To be honest, though, there’s something else that conditions my attitude towards the monarchy. You see, I like the idea of a weak head of state with a largely ceremonial role, and the few constitutional functions of the office carried out in accordance with strict protocols that provide little or no opportunity for personal prerogative. A situation, in other words, more like that in Ireland (where most executive authority rests with a government of ministers elected from the legislature, and subject to day-by-day scrutiny by them) and less like that in the USA (where executive power rests in the hands of a president who is largely independent of the legislature).
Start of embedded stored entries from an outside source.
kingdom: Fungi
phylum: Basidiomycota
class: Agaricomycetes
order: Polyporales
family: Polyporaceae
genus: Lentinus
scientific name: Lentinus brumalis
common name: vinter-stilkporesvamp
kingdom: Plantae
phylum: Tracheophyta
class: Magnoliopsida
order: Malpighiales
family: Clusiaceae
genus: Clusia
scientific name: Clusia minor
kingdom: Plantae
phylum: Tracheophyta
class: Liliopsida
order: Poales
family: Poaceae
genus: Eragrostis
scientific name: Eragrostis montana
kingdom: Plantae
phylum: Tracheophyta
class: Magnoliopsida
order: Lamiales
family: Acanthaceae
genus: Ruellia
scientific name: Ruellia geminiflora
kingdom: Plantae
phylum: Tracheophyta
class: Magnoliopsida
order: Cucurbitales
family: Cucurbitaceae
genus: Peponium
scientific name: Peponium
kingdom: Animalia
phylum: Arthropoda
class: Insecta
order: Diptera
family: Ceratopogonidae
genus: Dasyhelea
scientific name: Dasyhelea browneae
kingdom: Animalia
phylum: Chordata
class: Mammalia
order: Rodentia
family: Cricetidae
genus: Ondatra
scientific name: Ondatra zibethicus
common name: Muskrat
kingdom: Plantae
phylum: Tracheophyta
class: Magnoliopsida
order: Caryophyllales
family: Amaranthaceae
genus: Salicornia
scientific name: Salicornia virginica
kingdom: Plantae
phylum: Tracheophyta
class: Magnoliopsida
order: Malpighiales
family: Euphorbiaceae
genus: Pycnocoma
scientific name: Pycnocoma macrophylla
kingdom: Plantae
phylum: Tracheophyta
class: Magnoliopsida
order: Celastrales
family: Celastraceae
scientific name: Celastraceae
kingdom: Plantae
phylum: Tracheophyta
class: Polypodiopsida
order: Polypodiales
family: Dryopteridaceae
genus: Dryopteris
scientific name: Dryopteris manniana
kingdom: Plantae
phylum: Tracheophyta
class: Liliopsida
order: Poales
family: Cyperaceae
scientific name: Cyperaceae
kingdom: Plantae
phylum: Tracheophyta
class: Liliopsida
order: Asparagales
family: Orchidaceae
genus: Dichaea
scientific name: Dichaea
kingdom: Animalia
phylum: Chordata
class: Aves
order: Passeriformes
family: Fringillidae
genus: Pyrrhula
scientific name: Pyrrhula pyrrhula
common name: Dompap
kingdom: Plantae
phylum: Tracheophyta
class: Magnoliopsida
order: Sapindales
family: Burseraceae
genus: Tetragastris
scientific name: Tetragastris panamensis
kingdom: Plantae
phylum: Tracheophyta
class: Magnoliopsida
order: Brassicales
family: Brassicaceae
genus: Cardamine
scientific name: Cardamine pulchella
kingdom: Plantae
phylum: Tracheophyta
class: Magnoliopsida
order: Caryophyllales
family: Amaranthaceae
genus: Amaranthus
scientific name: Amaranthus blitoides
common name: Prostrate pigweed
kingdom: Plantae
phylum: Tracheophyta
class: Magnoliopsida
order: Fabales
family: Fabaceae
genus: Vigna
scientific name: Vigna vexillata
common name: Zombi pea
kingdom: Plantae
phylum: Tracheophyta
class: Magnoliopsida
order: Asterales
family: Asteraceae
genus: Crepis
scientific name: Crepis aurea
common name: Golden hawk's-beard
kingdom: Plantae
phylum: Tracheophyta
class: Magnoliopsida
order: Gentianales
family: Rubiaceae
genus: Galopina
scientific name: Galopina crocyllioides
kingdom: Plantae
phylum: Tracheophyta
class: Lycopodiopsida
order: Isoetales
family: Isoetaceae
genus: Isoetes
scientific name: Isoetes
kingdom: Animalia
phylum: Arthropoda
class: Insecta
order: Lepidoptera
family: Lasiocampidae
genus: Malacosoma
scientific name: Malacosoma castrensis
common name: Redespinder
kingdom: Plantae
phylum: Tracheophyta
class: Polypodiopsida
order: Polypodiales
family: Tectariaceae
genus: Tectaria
The situation as it currently exists in the UK is not the one I would prefer – but I’m canny enough to recognise that it gives me a lot of what I want. The queen is weak, and her freedom of action is very tightly curtailed; her constitutional role is limited to making various appointments on the binding recommendation of the government, and to the appointment of the prime minister, which she is required to do in strict accordance with an established set of protocols. And yes, as per above, I’d like to see the Privy Council abolished, and the exercise of the Royal Prerogative brought under much closer parliamentary control – but achieving those goals doesn’t require the abolition of the monarchy, and there’s a good chance that the creation of an elected presidency would actually lead to a further concentration in executive power, not the dilution that I want to see take place.
I’d like to see the back of our hereditary head of state, but it’s way down my priority list, and I’m alert to the possibility that the cure might be worse than the disease. That’s why I won’t be particularly cheering or booing this weekend, just waiting patiently for it to be over, so that we can get back to thinking about things that actually matter.
* – Actually, of course, parental wealth will buy you access to almost every area of life, with the sole exception of the monarchy. It’s possible the principle drivers of republicanism these days are wealthy people incensed at the realisation there’s one small corner of privilege they can’t buy.